There are cases in which the receipt of a witness’s extrajudicial statements in evidence has been held to be harmless error, on the ground that the statements added nothing of substance and the witness was available for cross-examination'. Those cases are not appropriate here. The state*590ment and the testimony covered the same precise ground. This bolstering is a departure from the normal course of trial proceedings. There were sharply contested fact issues in the case, including, the defendant’s frank and total denial. We cannot say that there was no prejudice.

State v. Seever, 733 S.W.2d 438, 441 (Mo. 1987) (footnote omitted) (concerning videotaped statement admitted pursuant to statute virtually identical to § 13-4252). See also Cogburn v. State, 292 Ark. 564, 732 S.W.2d 807, 809 (1987) (Improper admission of videotaped interview was prejudicial error because “the state was in effect permitted to offer the direct testimony of the victim twice, once through the videotape and once through live testimony.”). Accordingly, we reverse because we cannot say, under the facts in this case, that the jury verdict was not affected by the improper admission of the victim’s consistent videotaped statement. See Thompson; Vess. See also State v. Martin, 135 Ariz. 552, 663 P.2d 236 (1983); Maricopa County Juvenile Action No. JV-133607, 186 Ariz. 198, 920 P.2d 320 (App.1996).

¶ 17 Although we reverse, we address appellant’s remaining argument because the issue is likely to reoccur on retrial. See State v. Miguel, 125 Ariz. 538, 611 P.2d 125 (App. 1980).

EXCITED UTTERANCE

¶ 18 Appellant contends the trial court erred in admitting, as an excited utterance, the-victim’s statement to her stepmother forty-five minutes after the incident, claiming the statement that appellant had touched her “private part” was made after the excitement from the startling event had abated. We will not reverse a trial court’s decision to admit a hearsay statement as an excited utterance absent an abuse of discretion. State v. Jeffers, 135 Ariz. 404, 661 P.2d 1105 (1983); State v. Anaya, 165 Ariz. 535, 799 P.2d 876 (App.1990).

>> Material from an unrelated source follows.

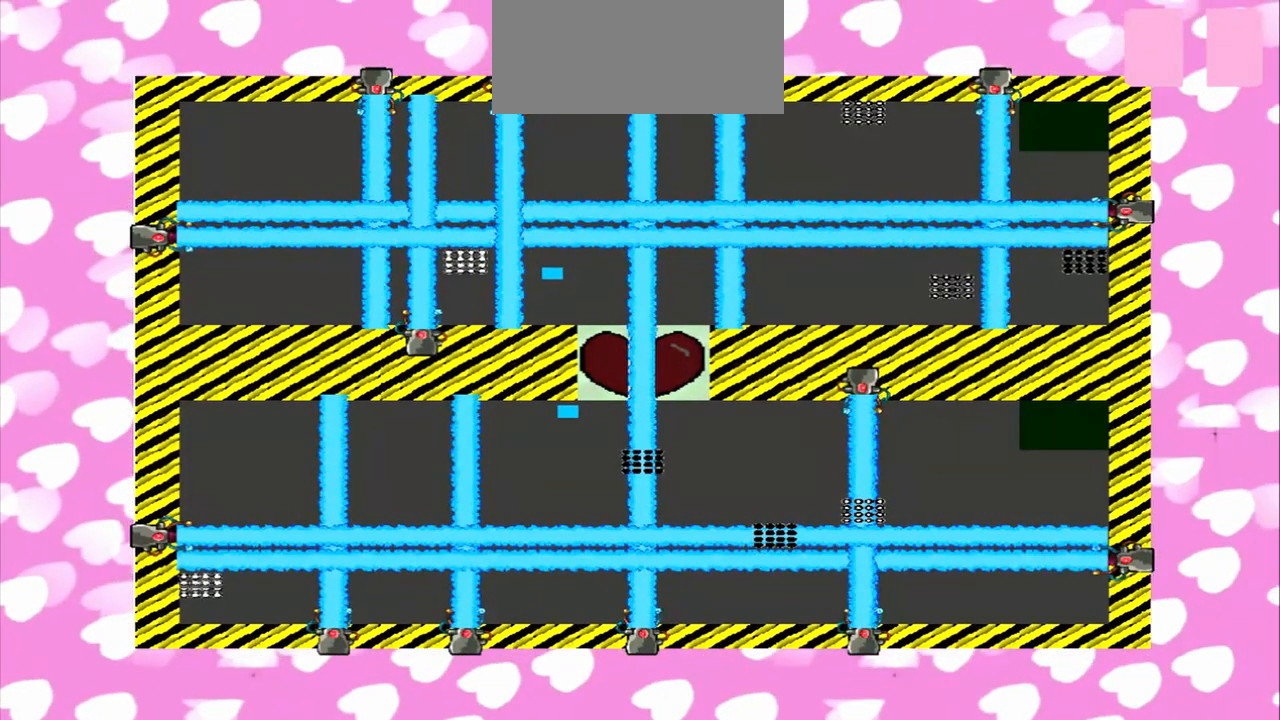
{"buttons": [], "left_stick": "up", "right_stick": "right", "events": [[125, "left_stick", "down"], [167, "right_stick", "left"], [417, "left_stick", "up"], [500, "right_stick", "right"]]}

¶ 19 A statement is admissible as an excited utterance if there was a startling event, the statement related to the startling event, and the statement was made before the declarant had time to fabricate or reflect. State v. Johnson, 183 Ariz. 623, 905 P.2d 1002 (App.1995). See also Ariz. R. Evid. 803(2). Although the opportunity for reflection increases as the length of time between the event and the statement increases, the “ ‘physical and emotional condition of the declarant is the important thing,’ ” and length of time is only one factor to consider in determining whether, under the totality of the circumstances, the statement was made while in a state of nervous excitement or shock. State v. Rivera, 139 Ariz. 409, 411, 678 P.2d 1373, 1375 (1984), quoting Morris K. Udall & Joseph M. Livermore, Arizona Law of Evidence § 127, at 270 (2d ed.1982). Furthermore, “[t]he statements need not be made immediately after the event, nor at the place of the event, and, in the case of children, ‘where excitement may last longer’, courts have extended the time factor requirement.” Rivera, 139 Ariz. at 411, 678 P.2d at 1375, quoting Udall, § 127, at 270.

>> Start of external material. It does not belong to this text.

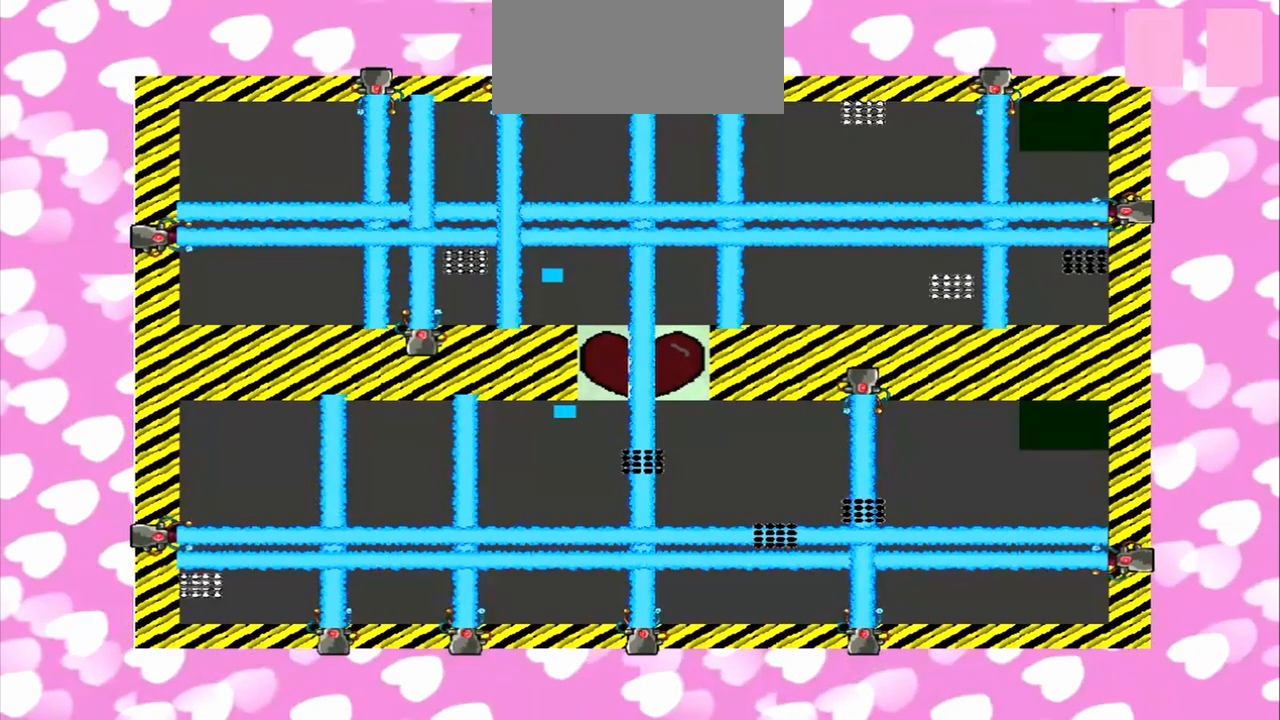
{"buttons": [], "left_stick": "up", "right_stick": "left", "events": [[250, "left_stick", "down"], [458, "left_stick", "up"]]}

¶ 20 After the incident, the victim was screaming, yelling, and crying; when she returned home forty-five minutes later, she was still upset, crying, and shaking. Although the victim and her father briefly stopped at a relative’s house on the way home, the victim testified that she was still seared while she was at the relative’s house and her father testified that he told the relative that, “I got to go home, [the victim’s] crying.” Under these circumstances, the trial court did not abuse its discretion in admitting the victim’s statement to her stepmother, concluding that it occurred while the victim was still under the stress of the incident. See State v. Ritchey, 107 Ariz. 552, 490 P.2d 558 (1971) (statements by children with altered demeanors made forty-five minutes after returning home admissible); State v. McLain, 74 Ariz. 132, 245 P.2d 278 (1952) (child’s statement made less than an hour and a half after incident admissible); State v. Bauer, 146 Ariz. 134, 704 P.2d 264 (App. 1985) (child’s statement made within forty-five minutes of incident admissible).

CONCLUSION

¶ 21 Appellant’s conviction is reversed and the case is remanded for a new trial.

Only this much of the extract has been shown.